— TEXT SECTION —
=-=-=
EAN all zeroes Barcodes, as the name suggests, are normally a pattern of black and white bars that encode some information. On the left you see an example of a kind of barcode that you probably use without even realizing it several dozen times every time you go shopping: the EAN (International Article Number) - every product that you can buy in a chain store carries one of those, even the receipt that you get for returning empty bottles usually carries an EAN that encodes how much money you will get back from the shop. There are several different kinds of barcode schemes each one with its specific purpose, capabilities and problems.

Below I will give a short overview over some common barcode types, how to use them and how to read them. I will not explain in detail how each code is generated, since Wikipedia is already doing an outstanding job at this - instead I will concentrate on some common patterns that you need to consider for all barcodes.

Creating Barcodes

Creating barcodes is a simple task of creating a black-and-white picture. There are several possibilities of going about this:

Use one of the hundreds of available libraries, like GNU barcode or one of the commercial solutions.
Create your own vector image of the barcode and map it onto whatever surface you want to draw on.
Create your own pixel image of the barcode and map it onto whatever surface you want to draw on.

If you want to use a library for reading barcodes you will probably already have the code to generate them in the same library - use it. At least so you know you generate barcodes that you can read as well. Use the other two options if using a library is no option (e.g. you need to reduce dependencies on 3rd-party code for some reason).

If you target plotting applications then vector images may be necessary to consider - you'll have to calculate the thickness of each bar and its position, since painting bit patterns directly is not exactly an option. Generally, I recommend against it.

For most applications chose a simple type of barcode that fits your application and implement a bit mapping algorithm to paint it.

Most classic barcodes (1D: the kind with actual bars, the 2D modern matrix codes are more complex) use fixed width patterns that represent symbols. The width is fixed both in the number of bars and the physical width of those patterns per symbol. For example in EAN each symbol is represented by two white and two black bars that together are as wide as seven thin bars - with each bar being either single, double or triple width. This means that symbols can be represented by simple bit patterns - if "0" means white and "1" means black then the pattern "0001101" represents a decimal zero on the left side of an EAN code. Some codes have distinct patterns that are used to represent the start and/or end of the code - in EAN these special codes are the thin black double lines on the left, right, and in the middle of the barcode which are normally painted longer than the rest of the barcode. Those special patterns can also have a different width - in EAN they are only made up of single-width lines (two black and one white at the sides and three whites in the middle).

Most programming environments that can handle graphics also have functions to scale bitmap images. So a very common technique is to create an image that can just hold the barcode's width and is one pixel high. The scaling algorithm of the graphics library stretches those pixels into bars of appropriate width and length. There is one pitfall though: make sure to switch anti-aliasing off when you scale the image data - otherwise the bars can get blurred and are more difficult to read afterwards.
=-=-=
— GIVEN EXERCISE —
Can you pick up the text on barcodes after its last sentence, the one ending "more difficult to read afterwards"?

— COLLECTED MATERIAL —
=-=-=
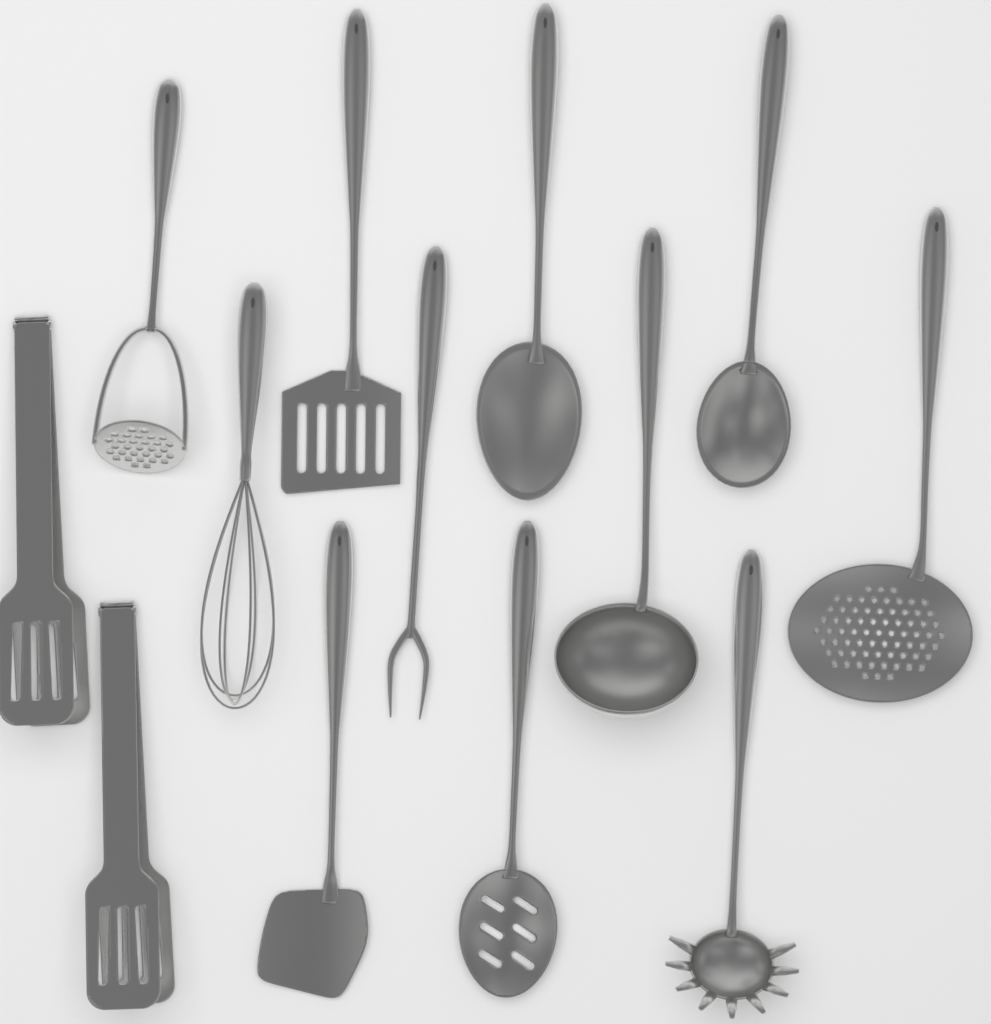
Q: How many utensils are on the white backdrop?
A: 13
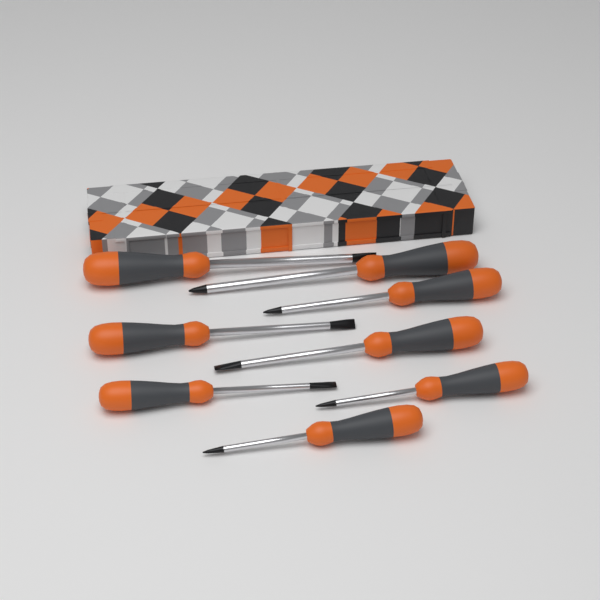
=-=-=
— ANSWER BELOW —
Readers

Barcode readers come in all shapes and sizes: from small hand held devices, through readers embedded in desks to readers integrated into large machines, self-contained expensive devices that operate independently from any external computer, and mobile camera-phones with a barcode reader app installed. The main distinguishing factors are how they communicate with computers, what kind of sensor they use and how expensive they are.

There are four combinations of illumination and scanning sensor in widespread use:

the simple LED illumination with a simple CCD line can read 1D codes from a fixed distance with a fixed orientation: the code has to be in focus and has to have the exact orientation of the CCD line, those are the cheapest devices normally costing only between 20 and 100 Euros
Laser scanners scan several lines and often several orientations very quickly and project the illuminated line back onto a light sensor - the 1D code can be on any of the scanned lines/orientations - those are the devices usually built into shop desks, since they are more reliable and much more flexible than the hand held devices; those cost a bit more (typically between 100 and 300 Euros)
full 2D CCD devices normally illuminate their visual field with a LED and are a bit more tolerant than the simple 1D scanners; they are in the same price range as laser scanners
and finally mobile phones using the normal photo sensor of the camera built into the phone; matching apps can often be had for free

Apart from these simple devices there is an almost infinite number of industrial and "value-added" kinds of readers that are adapted to reading specific (non-paper) surfaces or add functions beyond simple reading (like storing and counting scans for inventory inspections or comparing barcode information on a train ticket with online passenger data). Those are price upwards of an imaginary number representing the added value of the device.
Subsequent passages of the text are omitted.